Bordeaux 2023 at Two Years: Pomerol
When on the right bank of Bordeaux I often find myself flitting between St Emilion and Pomerol, my complex schedule of visits interweaving appointments in the two appellations according to the availability of the of technical directors, proprietors or cellar masters who host the tastings. I try to keep it to a minimum, for a variety of reasons (time, the cost of fuel, the environment) but over the years I have come to accept every right-bank day will have a degree of flipping and flopping between the two.
So it was unusual, on my first right-bank day of visits, at the end of week one, to find myself almost exclusively in St Emilion. It was no hardship of course; St Emilion has given us an array of excellent wines in the 2023 vintage, with the likes of Cheval Blanc, Ausone and Figeac (obvious choices I know, but that’s the way the cookie crumbles) leading a large pack of top-performing châteaux. I had just two brief visits in Pomerol, with most of my tastings concentrated on one day in my second week of visits.
This means I had been in Bordeaux for something like nine days before I spent any meaningful time in Pomerol, almost an entire day of visits. And what a day it was. Pomerol is no less convincing than St Emilion in this vintage, which puts many of its wines ahead of their left-bank counterparts. I enjoyed tasting my way around the appellation, in a sequence of visits during which I encountered a smorgasbord of top-notch and frankly delicious wines.
Let’s take a look at some of the top performers.

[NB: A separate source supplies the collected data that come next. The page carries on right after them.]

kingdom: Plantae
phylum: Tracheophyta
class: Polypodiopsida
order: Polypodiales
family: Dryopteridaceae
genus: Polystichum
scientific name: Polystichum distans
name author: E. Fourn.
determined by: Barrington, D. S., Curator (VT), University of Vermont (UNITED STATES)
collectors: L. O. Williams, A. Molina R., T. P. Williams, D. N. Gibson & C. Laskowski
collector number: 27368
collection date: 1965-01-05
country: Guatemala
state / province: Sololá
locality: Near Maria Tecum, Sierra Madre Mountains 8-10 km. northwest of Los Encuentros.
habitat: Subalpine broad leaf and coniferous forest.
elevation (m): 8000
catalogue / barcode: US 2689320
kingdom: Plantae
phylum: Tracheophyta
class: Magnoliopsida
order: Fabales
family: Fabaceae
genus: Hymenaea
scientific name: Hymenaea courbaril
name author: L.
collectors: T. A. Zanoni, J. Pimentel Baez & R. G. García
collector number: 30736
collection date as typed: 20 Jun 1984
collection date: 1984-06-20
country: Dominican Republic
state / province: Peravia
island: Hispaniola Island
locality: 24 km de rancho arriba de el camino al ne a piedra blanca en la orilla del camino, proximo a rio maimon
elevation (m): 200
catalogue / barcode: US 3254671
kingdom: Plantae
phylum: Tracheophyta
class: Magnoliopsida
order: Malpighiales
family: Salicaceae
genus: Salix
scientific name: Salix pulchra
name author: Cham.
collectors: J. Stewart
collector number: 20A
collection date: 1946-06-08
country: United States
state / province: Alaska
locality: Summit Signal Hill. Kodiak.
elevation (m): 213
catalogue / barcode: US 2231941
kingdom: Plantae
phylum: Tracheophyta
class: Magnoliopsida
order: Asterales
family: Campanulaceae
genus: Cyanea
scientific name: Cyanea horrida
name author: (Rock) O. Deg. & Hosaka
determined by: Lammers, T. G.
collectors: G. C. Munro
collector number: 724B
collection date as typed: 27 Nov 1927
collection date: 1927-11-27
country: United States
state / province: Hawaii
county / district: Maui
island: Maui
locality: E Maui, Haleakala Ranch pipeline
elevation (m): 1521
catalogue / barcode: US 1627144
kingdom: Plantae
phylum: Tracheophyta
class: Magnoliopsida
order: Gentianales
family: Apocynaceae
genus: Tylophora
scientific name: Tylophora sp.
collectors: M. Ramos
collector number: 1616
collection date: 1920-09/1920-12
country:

Looking back at my primeur notes, now that I have returned from my two weeks of tasting, I see there were a couple of properties I rated very highly indeed at that early stage. This only serves to highlight the vagaries of barrel samples, and the value of ranged scores for unfinished and unblended wines, because while those two properties have made super wines which justify their high barrel sample scores, neither ended up as one of my very top choices now that the wines are in bottle. Both have been leap-frogged by their near neighbours.